*Data excerpts:*
......

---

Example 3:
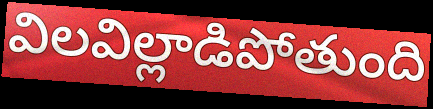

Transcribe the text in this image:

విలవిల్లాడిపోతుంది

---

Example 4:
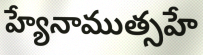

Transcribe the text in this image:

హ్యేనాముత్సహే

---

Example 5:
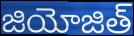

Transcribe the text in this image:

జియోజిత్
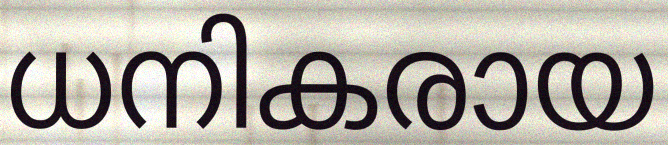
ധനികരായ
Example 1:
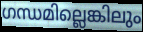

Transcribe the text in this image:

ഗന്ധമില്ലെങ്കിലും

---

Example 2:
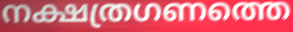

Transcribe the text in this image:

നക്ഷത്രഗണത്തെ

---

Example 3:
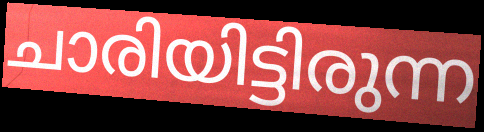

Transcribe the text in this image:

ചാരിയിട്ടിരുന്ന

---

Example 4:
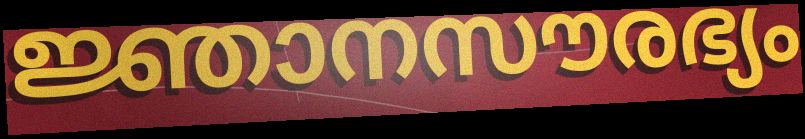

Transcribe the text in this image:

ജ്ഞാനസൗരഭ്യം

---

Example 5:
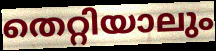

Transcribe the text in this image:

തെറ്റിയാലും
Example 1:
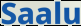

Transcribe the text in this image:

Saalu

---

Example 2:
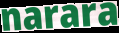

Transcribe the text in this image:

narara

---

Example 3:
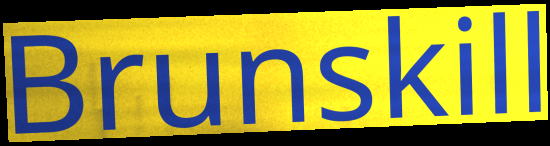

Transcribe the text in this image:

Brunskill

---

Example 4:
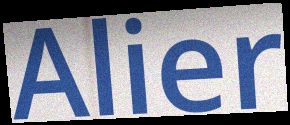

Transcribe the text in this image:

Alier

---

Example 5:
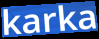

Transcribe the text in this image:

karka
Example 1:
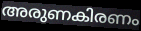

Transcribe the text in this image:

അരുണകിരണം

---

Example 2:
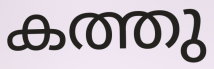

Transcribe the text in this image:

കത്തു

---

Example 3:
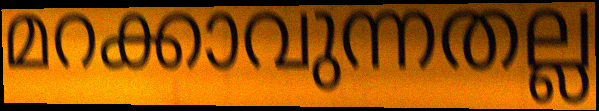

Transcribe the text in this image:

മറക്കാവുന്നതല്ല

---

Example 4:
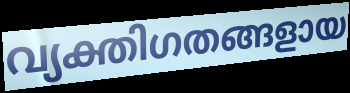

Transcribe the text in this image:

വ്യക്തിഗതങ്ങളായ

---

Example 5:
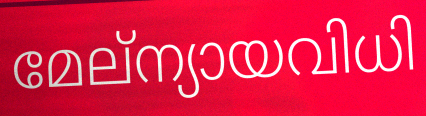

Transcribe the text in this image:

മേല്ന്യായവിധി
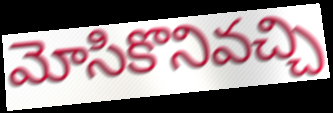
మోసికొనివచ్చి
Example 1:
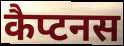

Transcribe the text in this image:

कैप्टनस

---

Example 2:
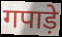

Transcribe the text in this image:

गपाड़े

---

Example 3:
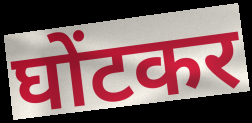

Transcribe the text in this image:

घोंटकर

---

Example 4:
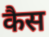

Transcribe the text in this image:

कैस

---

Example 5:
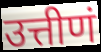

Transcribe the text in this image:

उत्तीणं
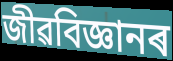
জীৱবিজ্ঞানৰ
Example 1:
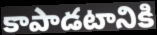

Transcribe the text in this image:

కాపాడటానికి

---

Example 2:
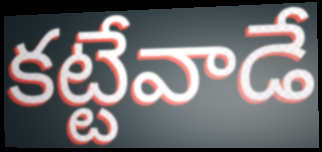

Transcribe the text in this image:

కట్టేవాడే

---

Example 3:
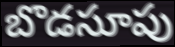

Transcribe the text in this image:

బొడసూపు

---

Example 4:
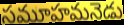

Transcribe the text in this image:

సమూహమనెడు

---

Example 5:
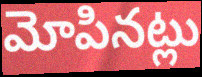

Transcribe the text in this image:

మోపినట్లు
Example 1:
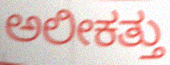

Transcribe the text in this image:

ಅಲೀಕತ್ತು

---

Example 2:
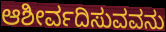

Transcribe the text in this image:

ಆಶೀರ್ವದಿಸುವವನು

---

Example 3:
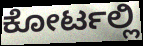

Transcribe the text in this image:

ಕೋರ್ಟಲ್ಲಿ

......

Please arrange all of the lines above as a JSON list of strings, one string per line, with blank lines skipped. Omit the pictures from your answer.

*Solution:*
[
  "---",
  "Example 3:",
  "Transcribe the text in this image:",
  "విలవిల్లాడిపోతుంది",
  "---",
  "Example 4:",
  "Transcribe the text in this image:",
  "హ్యేనాముత్సహే",
  "---",
  "Example 5:",
  "Transcribe the text in this image:",
  "జియోజిత్",
  "ധനികരായ",
  "Example 1:",
  "Transcribe the text in this image:",
  "ഗന്ധമില്ലെങ്കിലും",
  "---",
  "Example 2:",
  "Transcribe the text in this image:",
  "നക്ഷത്രഗണത്തെ",
  "---",
  "Example 3:",
  "Transcribe the text in this image:",
  "ചാരിയിട്ടിരുന്ന",
  "---",
  "Example 4:",
  "Transcribe the text in this image:",
  "ജ്ഞാനസൗരഭ്യം",
  "---",
  "Example 5:",
  "Transcribe the text in this image:",
  "തെറ്റിയാലും",
  "Example 1:",
  "Transcribe the text in this image:",
  "Saalu",
  "---",
  "Example 2:",
  "Transcribe the text in this image:",
  "narara",
  "---",
  "Example 3:",
  "Transcribe the text in this image:",
  "Brunskill",
  "---",
  "Example 4:",
  "Transcribe the text in this image:",
  "Alier",
  "---",
  "Example 5:",
  "Transcribe the text in this image:",
  "karka",
  "Example 1:",
  "Transcribe the text in this image:",
  "അരുണകിരണം",
  "---",
  "Example 2:",
  "Transcribe the text in this image:",
  "കത്തു",
  "---",
  "Example 3:",
  "Transcribe the text in this image:",
  "മറക്കാവുന്നതല്ല",
  "---",
  "Example 4:",
  "Transcribe the text in this image:",
  "വ്യക്തിഗതങ്ങളായ",
  "---",
  "Example 5:",
  "Transcribe the text in this image:",
  "മേല്ന്യായവിധി",
  "మోసికొనివచ్చి",
  "Example 1:",
  "Transcribe the text in this image:",
  "कैप्टनस",
  "---",
  "Example 2:",
  "Transcribe the text in this image:",
  "गपाड़े",
  "---",
  "Example 3:",
  "Transcribe the text in this image:",
  "घोंटकर",
  "---",
  "Example 4:",
  "Transcribe the text in this image:",
  "कैस",
  "---",
  "Example 5:",
  "Transcribe the text in this image:",
  "उत्तीणं",
  "জীৱবিজ্ঞানৰ",
  "Example 1:",
  "Transcribe the text in this image:",
  "కాపాడటానికి",
  "---",
  "Example 2:",
  "Transcribe the text in this image:",
  "కట్టేవాడే",
  "---",
  "Example 3:",
  "Transcribe the text in this image:",
  "బొడసూపు",
  "---",
  "Example 4:",
  "Transcribe the text in this image:",
  "సమూహమనెడు",
  "---",
  "Example 5:",
  "Transcribe the text in this image:",
  "మోపినట్లు",
  "Example 1:",
  "Transcribe the text in this image:",
  "ಅಲೀಕತ್ತು",
  "---",
  "Example 2:",
  "Transcribe the text in this image:",
  "ಆಶೀರ್ವದಿಸುವವನು",
  "---",
  "Example 3:",
  "Transcribe the text in this image:",
  "ಕೋರ್ಟಲ್ಲಿ"
]